Tuesday, 11 February 2003: 11:30 AM
An Integrated Regional Scale Atmospheric Chemistry, Radiation and Dynamics Model: Applications, Analysis, and Evaluation
Aijun Xiu, University of North Carolina, Research Triangle Park, NC; and R. Mathur, A. Hanna, U. Shankar, C. Coats, and F. Binkowski
A primary concern in the interpretation and use of predictions from atmospheric pollution modeling systems relates to uncertainties arising from the coupling between chemistry, radiation, and atmospheric dynamics. The very nature of the existing "offline" chemistry calculation paradigm introduces room for errors and uncertainties in interpolation of meteorological variables in air quality models and precludes the inclusion of any feedback mechanism that can incorporate the effect of atmospheric loading of various pollutants on calculations of radiation and dynamics of the atmosphere.

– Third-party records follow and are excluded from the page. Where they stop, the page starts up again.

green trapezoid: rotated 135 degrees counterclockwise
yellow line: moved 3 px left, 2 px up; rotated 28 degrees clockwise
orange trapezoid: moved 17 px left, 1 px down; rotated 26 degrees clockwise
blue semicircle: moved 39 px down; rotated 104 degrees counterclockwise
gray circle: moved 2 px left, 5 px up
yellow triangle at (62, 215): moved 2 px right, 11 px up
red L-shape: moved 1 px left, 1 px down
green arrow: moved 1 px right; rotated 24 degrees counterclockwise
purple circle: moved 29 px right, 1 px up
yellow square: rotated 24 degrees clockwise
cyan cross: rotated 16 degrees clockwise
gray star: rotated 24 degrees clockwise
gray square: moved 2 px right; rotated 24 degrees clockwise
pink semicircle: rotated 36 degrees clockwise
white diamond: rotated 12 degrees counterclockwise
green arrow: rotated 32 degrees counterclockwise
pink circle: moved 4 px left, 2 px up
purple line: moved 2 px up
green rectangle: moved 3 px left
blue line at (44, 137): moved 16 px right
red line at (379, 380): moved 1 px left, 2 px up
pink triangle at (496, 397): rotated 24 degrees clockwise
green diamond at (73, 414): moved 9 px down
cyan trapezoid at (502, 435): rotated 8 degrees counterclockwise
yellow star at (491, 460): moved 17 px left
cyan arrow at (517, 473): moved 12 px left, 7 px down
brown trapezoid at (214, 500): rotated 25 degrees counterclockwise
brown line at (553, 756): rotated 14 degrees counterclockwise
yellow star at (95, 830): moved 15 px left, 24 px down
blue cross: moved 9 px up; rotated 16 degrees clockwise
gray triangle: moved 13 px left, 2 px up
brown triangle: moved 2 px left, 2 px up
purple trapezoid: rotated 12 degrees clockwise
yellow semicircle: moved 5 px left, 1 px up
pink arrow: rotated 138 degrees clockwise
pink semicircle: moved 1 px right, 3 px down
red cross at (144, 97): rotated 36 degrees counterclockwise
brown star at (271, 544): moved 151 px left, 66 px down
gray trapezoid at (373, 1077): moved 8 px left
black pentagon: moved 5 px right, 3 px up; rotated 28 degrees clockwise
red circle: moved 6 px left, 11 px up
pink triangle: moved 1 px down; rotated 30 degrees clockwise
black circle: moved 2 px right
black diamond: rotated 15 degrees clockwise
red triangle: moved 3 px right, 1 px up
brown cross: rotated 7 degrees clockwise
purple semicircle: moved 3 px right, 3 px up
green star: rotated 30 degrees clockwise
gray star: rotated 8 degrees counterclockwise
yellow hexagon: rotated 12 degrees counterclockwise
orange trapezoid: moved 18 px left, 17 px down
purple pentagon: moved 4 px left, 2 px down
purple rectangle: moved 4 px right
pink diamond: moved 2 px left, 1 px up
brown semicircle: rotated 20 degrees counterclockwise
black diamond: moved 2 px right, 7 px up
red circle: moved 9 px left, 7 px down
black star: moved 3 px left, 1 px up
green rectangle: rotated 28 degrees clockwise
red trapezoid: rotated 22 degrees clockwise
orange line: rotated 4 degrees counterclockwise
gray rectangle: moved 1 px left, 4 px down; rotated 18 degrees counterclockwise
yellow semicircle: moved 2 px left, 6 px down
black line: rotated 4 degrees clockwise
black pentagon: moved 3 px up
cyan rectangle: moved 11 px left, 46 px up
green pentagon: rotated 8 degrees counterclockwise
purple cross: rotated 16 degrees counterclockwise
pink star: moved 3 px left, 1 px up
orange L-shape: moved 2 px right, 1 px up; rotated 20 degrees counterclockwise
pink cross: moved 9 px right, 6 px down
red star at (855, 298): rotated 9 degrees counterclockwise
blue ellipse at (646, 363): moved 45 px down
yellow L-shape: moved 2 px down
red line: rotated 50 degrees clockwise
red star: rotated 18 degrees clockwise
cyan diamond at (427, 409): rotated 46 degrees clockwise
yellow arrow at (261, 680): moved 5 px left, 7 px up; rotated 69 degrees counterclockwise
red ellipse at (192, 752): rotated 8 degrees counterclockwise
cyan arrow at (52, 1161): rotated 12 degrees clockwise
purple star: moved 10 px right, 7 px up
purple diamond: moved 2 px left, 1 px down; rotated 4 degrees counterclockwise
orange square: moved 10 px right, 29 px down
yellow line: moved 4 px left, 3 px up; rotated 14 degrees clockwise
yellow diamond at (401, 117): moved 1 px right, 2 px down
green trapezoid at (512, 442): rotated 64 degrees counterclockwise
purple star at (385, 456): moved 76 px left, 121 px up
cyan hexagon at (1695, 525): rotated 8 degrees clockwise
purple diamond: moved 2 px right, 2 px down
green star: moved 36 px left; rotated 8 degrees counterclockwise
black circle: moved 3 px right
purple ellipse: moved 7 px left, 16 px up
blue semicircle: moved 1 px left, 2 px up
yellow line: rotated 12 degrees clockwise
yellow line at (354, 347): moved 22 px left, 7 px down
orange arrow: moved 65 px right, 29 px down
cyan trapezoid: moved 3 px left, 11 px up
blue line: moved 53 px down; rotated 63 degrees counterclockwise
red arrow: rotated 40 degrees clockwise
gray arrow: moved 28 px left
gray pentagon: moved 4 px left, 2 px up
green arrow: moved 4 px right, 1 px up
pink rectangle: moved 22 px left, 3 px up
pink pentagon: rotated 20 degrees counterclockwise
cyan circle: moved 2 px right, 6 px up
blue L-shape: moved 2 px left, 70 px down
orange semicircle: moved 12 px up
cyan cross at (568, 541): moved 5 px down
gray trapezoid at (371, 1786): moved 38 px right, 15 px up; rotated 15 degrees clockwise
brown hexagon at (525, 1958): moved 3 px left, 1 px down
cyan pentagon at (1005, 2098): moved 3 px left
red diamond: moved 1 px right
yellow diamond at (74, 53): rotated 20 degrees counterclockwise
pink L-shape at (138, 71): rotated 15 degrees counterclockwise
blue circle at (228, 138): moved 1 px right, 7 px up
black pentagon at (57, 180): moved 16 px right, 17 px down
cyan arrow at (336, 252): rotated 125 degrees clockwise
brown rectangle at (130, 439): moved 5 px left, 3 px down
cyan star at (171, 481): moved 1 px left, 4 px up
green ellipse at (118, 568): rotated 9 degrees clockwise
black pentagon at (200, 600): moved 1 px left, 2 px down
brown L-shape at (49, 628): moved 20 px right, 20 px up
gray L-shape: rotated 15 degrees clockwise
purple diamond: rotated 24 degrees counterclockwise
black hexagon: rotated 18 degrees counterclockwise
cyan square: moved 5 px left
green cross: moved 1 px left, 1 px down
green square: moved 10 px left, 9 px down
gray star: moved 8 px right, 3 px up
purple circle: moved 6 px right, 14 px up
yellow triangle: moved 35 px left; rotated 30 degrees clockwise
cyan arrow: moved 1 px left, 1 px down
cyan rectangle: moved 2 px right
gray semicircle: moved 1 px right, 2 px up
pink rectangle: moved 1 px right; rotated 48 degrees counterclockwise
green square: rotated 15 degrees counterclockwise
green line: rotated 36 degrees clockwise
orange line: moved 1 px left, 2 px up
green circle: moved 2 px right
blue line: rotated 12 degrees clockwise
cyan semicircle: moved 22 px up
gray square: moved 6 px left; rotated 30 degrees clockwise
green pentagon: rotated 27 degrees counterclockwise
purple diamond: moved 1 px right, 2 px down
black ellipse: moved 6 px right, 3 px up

Additional uncertainties in such calculations could also arise from the use of differing physical parameterizations and numerical schemes in the meteorological model and the chemistry transport model (CTM). In several applications, due to practical limitations such as disk space, redundant calculations often need to be performed in the CTM to re-diagnose certain meteorological information, such as turbulence and cloud formation.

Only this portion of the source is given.